Start with a package from a southern breeder who sells bonafide treatment free bees...they're out there, just do it.
If you do want to do conversion or whatever you want to call it, go ahead. It will cost you more if you start with unfit bees.
Solomon, with all due respect the comment "unfit bees" is hardly well targeted or correct. Many Many many of those hives do just as good as captured wild swarms. and "acclimated for the area" is silly also.... the turnover of bees in the hive handle that issue quickly. You could comment on queen types with some merit, and also point out your bringing the problems of the package supplier home with you, But I for example have doubled my number of hives almost every year, and my bees do just fine from packages. I only have 1 swarm hive. generaly as a rule I don't have time to even mess with swarms, and those 5-6 I do a year have fared much worse than my packages.
No way to do the math, but were everyone waiting to start beekeeping was waiting on swarms, 90% would never get bees......
So gut your package, get it started, if you like do your small cell, or whatever, get a nice queen from somebody like solomon, research VHS ... just get moving. don't be one of those guys sitting on the sidelines.
Did you treat those packages?
Every year I sell over 300 packages, plus what I use. On a hot year I get a dozen swarm calls... Lots of people would compete for those few swarms....
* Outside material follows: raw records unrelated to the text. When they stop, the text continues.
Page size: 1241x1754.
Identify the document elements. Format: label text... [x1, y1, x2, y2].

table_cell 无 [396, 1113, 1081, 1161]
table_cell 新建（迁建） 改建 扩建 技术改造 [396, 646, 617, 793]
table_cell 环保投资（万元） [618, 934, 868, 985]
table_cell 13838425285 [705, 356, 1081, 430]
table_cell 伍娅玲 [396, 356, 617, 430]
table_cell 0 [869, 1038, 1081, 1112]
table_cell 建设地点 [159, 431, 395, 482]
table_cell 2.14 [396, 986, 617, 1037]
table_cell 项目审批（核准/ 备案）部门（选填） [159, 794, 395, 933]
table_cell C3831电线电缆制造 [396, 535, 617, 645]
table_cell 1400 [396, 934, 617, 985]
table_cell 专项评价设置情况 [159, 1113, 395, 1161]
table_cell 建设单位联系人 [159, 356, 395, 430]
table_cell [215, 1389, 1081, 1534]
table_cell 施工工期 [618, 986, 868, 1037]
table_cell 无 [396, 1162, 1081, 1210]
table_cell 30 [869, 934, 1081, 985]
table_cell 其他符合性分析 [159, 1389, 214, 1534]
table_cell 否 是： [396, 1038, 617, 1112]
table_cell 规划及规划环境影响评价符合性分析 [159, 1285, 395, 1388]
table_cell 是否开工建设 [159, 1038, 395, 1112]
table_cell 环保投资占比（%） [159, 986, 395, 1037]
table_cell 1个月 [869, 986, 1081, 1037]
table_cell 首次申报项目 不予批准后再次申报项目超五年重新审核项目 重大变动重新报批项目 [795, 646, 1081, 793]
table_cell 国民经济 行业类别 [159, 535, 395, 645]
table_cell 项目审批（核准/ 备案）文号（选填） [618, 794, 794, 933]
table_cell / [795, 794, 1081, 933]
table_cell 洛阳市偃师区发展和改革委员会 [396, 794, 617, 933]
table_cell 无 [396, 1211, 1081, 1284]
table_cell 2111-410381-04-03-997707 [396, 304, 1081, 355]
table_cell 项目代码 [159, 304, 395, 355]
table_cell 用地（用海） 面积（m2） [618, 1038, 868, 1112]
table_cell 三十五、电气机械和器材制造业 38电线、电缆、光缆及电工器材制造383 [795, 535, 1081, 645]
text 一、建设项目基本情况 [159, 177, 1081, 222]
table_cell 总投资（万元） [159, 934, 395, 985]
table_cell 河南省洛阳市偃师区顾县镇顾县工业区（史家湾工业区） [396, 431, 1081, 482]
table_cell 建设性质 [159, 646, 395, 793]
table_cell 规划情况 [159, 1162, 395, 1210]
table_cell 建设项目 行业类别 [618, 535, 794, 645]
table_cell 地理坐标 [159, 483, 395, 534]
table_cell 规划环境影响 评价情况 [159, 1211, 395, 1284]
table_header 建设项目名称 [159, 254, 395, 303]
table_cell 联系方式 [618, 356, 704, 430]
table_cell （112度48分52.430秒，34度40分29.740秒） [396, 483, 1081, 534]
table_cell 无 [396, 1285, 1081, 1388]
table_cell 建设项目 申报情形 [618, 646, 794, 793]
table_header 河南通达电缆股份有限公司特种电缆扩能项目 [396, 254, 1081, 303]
Generaly I try not to treat. Last year I had some EFB I treated for, and going into winter I did treat 90% of my hives for mites.n The year before I didn't treat at all, and I also have 3 breeder hives that are untreated.
I also steal all extractable honey from everything but breeders, and ran about 50% losses... very pleased with that result given the amount of food left for them, and the really late fall mite treatment.
None of my breeder hives had issues.
Keep in mind i am all for treatment free!, just not fond of all the negitivity about packages, or those who do use treatments. Packages have been and are a reliable source for bees, for close to a million hives a year. since what 1920 or so???
While I am here, I am running a experiment this summer, testing southern production queens against "suvivor queens" do you have 10 you would be able to sell me in May? (not looking for donations) they will be balanced and weighed and tested for mites monthly.
I had four hives I decided to experiment with last year that were packages. Yes not a good sample...but anyways... I split four hives over the course of the year into 12 over-wintering nucs. I have not treated in the past but decided to treat 6 and leave 6 alone. I lost all but two hives. Both hives that survived from this ill-fated experiment were not treated and are gang-busting into spring. Probably just luck of the draw but I will be breeding from these not using treatments on any of my hives this year.